Question

If a confidence interval is given from 45.82 up to 55.90 and the mean is known to be 50.86, what is the margin of error?

Answer 1

`ME = (10.08)/(2)= 5.04`

Explanation:

Previous concepts

A confidence interval is "a range of values that’s likely to include a population value with a certain degree of confidence.

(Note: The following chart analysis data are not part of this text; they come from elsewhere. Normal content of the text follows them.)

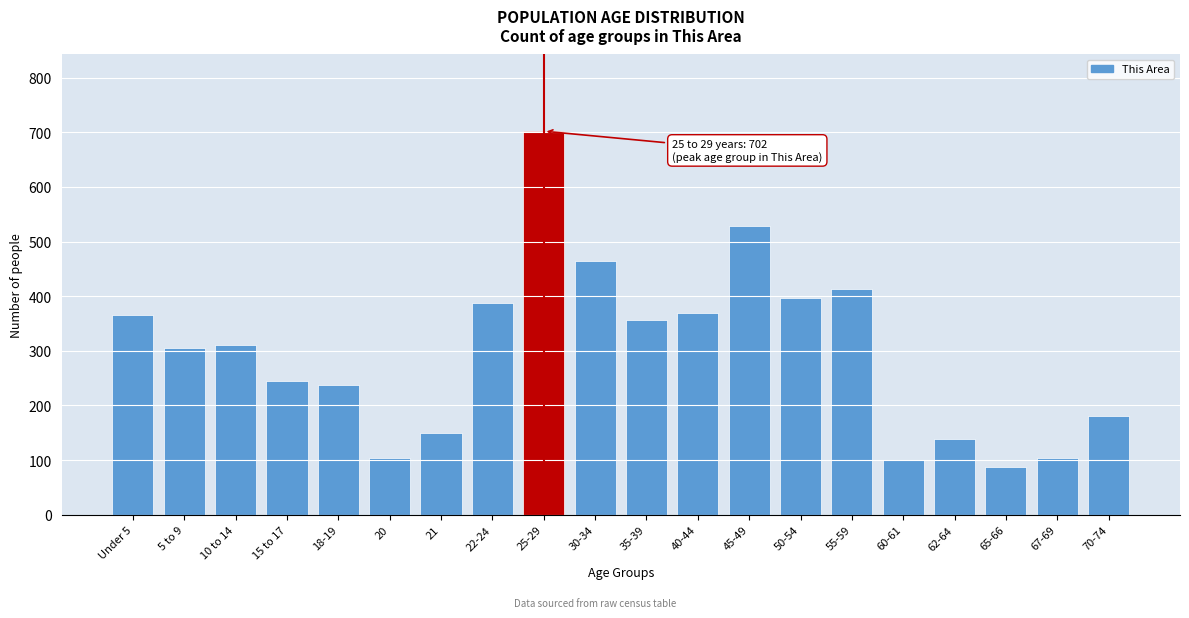

What is the label of the 6th bar from the right?

55-59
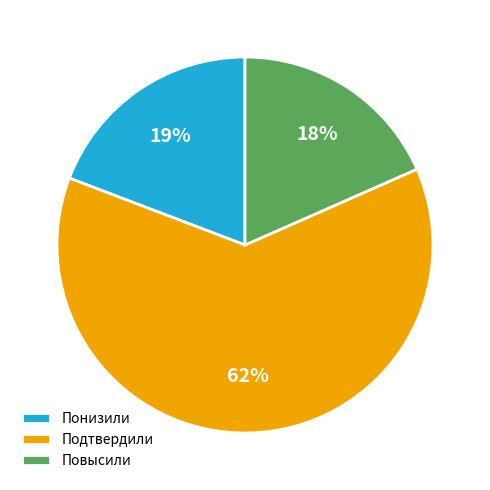

Is the sum of Подтвердили and Повысили greater than half?

Yes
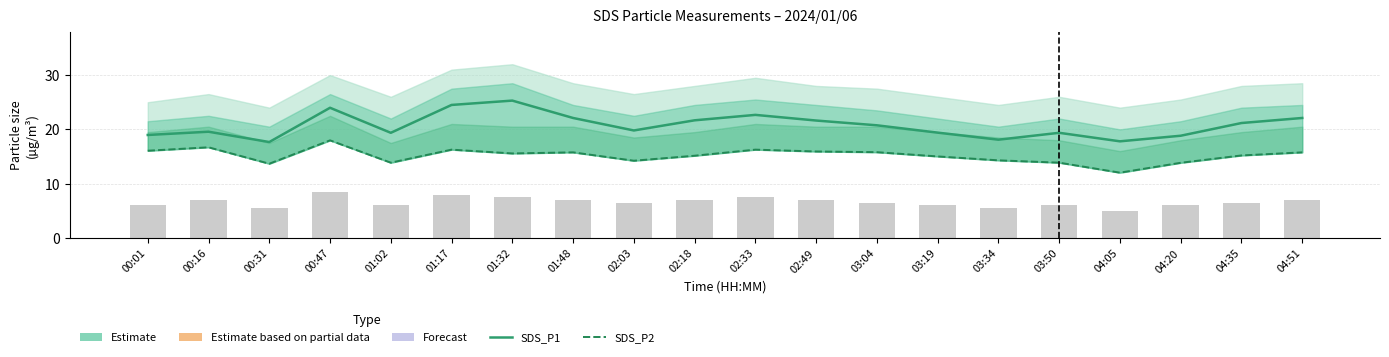

What is the label of the 15th bar from the right?

01:17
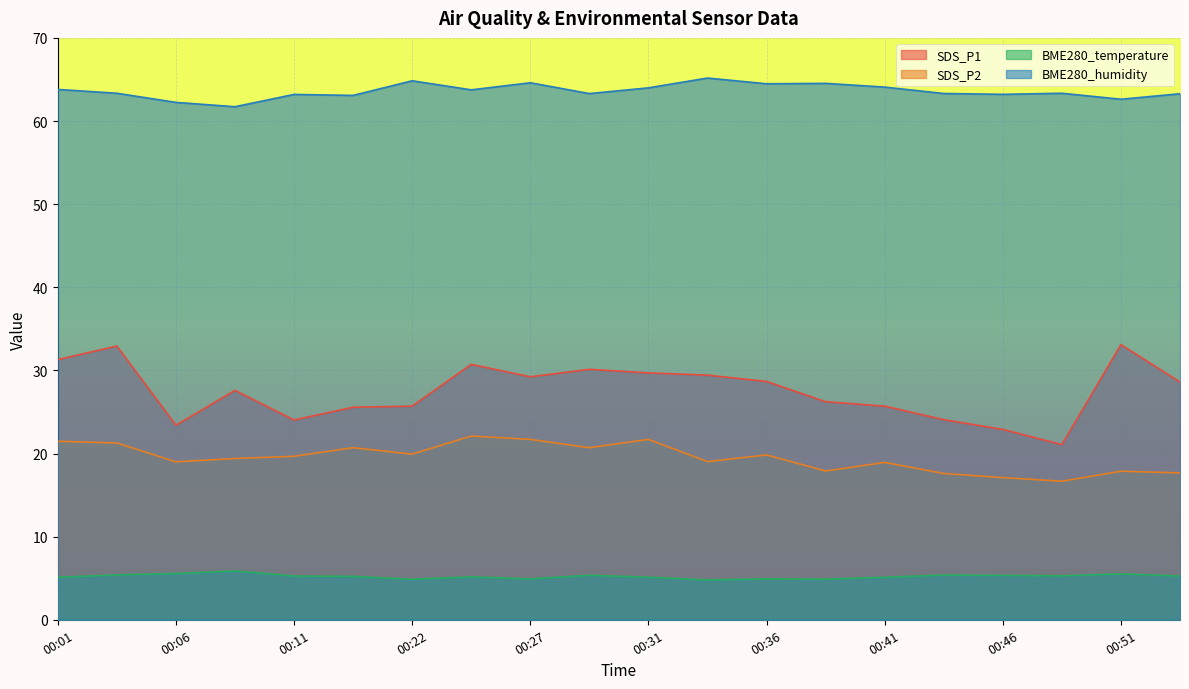

Which category has the lowest value across all series?

00:34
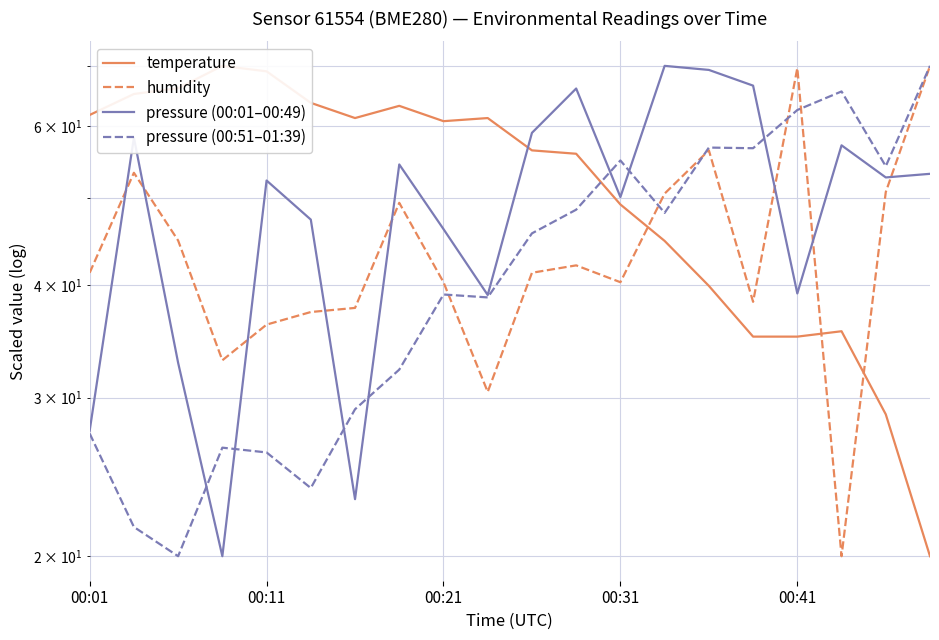

The pressure (00:01–00:49) series shows 4.5 at 00:31. True or false?

False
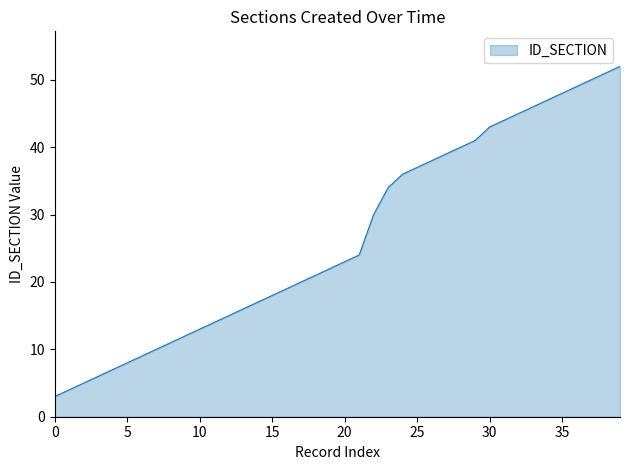

What is the smallest value displayed?

3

It is often expressed a % whereby a population means lies between an upper and lower interval".

The margin of error is the range of values below and above the sample statistic in a confidence interval.

Normal distribution, is a "probability distribution that is symmetric about the mean, showing that data near the mean are more frequent in occurrence than data far from the mean".

`\bar X=50.86` represent the sample mean

`\mu` population mean

s represent the sample standard deviation

n represent the sample size

Solution to the problem

The confidence interval for the mean is given by the following formula:

`\bar X \pm ME` (1)

Or equivalently:

`\bar X \pm t_(\alpha/2)(s)/(√(n))` (2)

Where the margin of error is given by:

`ME=  t_(\alpha/2)(s)/(√(n))`

For this case we have the confidence interval limits given (45.82, 55.90)

We can find the width of the interval like this:

`Width =55.90-45.82= 10.08`

And now the margin of error would be the half of the width since we assume that the confidence interval is symmetrical.

`ME = (10.08)/(2)= 5.04`